What does "presumption of conformity" actually give me?

Under Article 27, a product that conforms to a harmonised standard whose reference is published in the Official Journal is presumed to meet the Annex I requirements that standard covers. In practice it gives you a defensible, recognised basis for your conformity claim, and for important Class I products it lets you self-assess by internal control instead of engaging a notified body. It does not change the third-party assessment that Class II and critical products require under Article 32.

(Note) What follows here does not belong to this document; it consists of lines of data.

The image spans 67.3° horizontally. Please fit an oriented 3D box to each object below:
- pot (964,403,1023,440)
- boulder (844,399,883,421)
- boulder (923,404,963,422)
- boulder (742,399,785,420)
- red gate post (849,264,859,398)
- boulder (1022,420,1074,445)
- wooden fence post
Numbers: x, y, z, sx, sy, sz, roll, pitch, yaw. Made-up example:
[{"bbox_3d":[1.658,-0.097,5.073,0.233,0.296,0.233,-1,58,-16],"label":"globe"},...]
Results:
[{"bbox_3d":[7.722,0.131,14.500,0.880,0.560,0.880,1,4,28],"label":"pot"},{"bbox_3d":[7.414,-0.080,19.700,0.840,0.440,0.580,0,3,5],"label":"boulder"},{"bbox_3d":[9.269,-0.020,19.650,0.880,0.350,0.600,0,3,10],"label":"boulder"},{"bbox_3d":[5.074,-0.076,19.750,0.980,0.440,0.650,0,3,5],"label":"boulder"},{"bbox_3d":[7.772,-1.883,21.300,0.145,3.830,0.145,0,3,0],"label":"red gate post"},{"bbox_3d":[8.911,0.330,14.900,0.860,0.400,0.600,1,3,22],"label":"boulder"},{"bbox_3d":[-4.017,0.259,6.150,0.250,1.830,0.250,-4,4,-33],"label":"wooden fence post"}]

Where can I read the draft standards?

It depends on who is drafting it. The ETSI EN 304 6xx drafts are published for free in the ETSI CYBER-EUSR open consultation folder, linked per standard in the tables above. The CEN/CENELEC drafts (EN 40000, EN 50770, EN 5076x, and the CEN/TC 224 work) are different: there is no free public folder. You can see that a draft exists and buy a copy from a national standards body (DIN, NEN, AFNOR, BSI, and so on), but the text is not published for free, and once a draft's public enquiry closes even the free comment access ends. That is why those rows show "n/a" for the latest public draft.

Can I rely on a mature or final draft before it is published?

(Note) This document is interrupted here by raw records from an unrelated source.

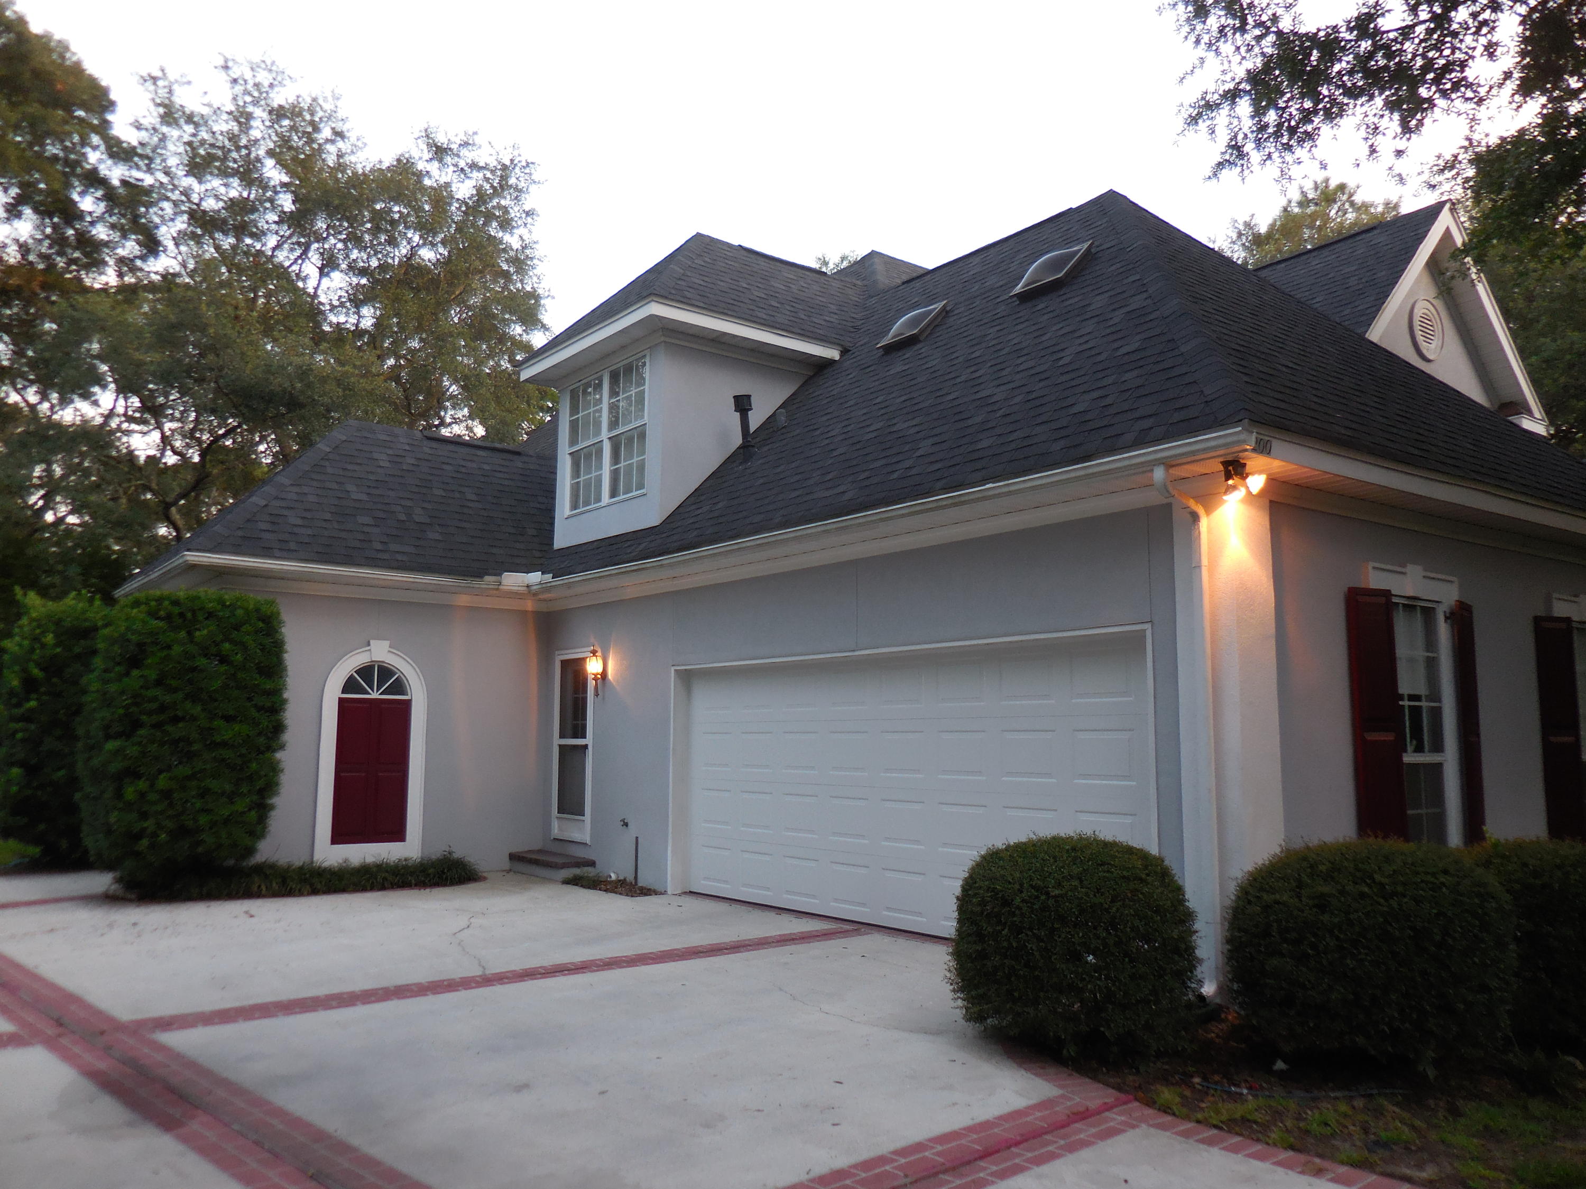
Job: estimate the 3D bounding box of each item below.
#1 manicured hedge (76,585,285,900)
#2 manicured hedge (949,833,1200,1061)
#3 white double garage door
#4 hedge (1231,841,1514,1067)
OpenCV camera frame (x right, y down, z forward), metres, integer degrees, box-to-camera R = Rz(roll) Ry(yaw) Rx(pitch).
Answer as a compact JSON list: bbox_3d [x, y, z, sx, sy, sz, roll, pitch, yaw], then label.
[{"bbox_3d":[-5.710,1.388,10.749,1.657,2.832,1.381,6,-9,-38],"label":"manicured hedge"},{"bbox_3d":[1.358,1.672,5.596,1.165,0.971,1.165,0,-7,0],"label":"manicured hedge"},{"bbox_3d":[0.647,1.532,9.078,0.070,2.140,5.220,6,-9,-38],"label":"white double garage door"},{"bbox_3d":[2.694,1.652,5.386,1.243,0.956,1.151,6,-9,-38],"label":"hedge"}]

Use it to anticipate the requirements, not as a finished legal basis. A mature or final draft is usually close to the final wording, but it can still change at the formal vote or in the Commission's assessment, and the presumption of conformity does not apply until the reference appears in the Official Journal. Reading it now is still the fastest way to prepare.

What is the difference between the EN 304 6xx and EN 40000 standards?

The EN 304 6xx standards, drafted by ETSI, are product-specific: each targets one category such as browsers, operating systems, or routers. The EN 40000 series, drafted by CEN-CLC/JTC 13, is horizontal: it sets principles, generic security requirements, and vulnerability-handling rules that apply across categories. A single product may need to read both a horizontal standard and the one for its category.

Do any of these standards cover critical products, not just important ones?

Yes. Most of the tracked standards cover important products, but a few cover critical ones: the secure-element platform standard (EN 50764), plus the work on hardware devices with security boxes, smart meter gateways, and smartcards. Critical products must use a European cybersecurity certification scheme where one is mandated, or otherwise the same third-party assessment routes as Class II products. The Critical products section above lists them separately. A harmonised standard does not let a critical product skip that assessment the way it can for an important Class I product.

When will the standards be published in the Official Journal?

There is no confirmed publication date for any CRA harmonised standard. The ETSI EN 304 6xx drafts are closest, several at mature or final-draft stage, but each still has to clear its formal vote and the Commission's assessment before a reference can be cited. Treat the status column here as the current state and check the standards bodies' trackers linked above for movement.

Prepare before a standard is published

  1. Confirm your product category and conformity route in product classification, which decides whether a published standard would let you self-assess.
  2. Find the draft that matches your category in the tables above and read it to anticipate the concrete provisions.
  3. Build the technical documentation that demonstrates conformity with Annex I directly, so you are not dependent on a standard being published.
  4. Produce and maintain an SBOM and a documented risk assessment, which every category will require.
  5. Stand up your vulnerability handling and reporting process, due regardless of which standard applies.
  6. Re-check this tracker and the standards bodies' trackers for status changes; the first Official Journal citation is what unlocks the presumption of conformity.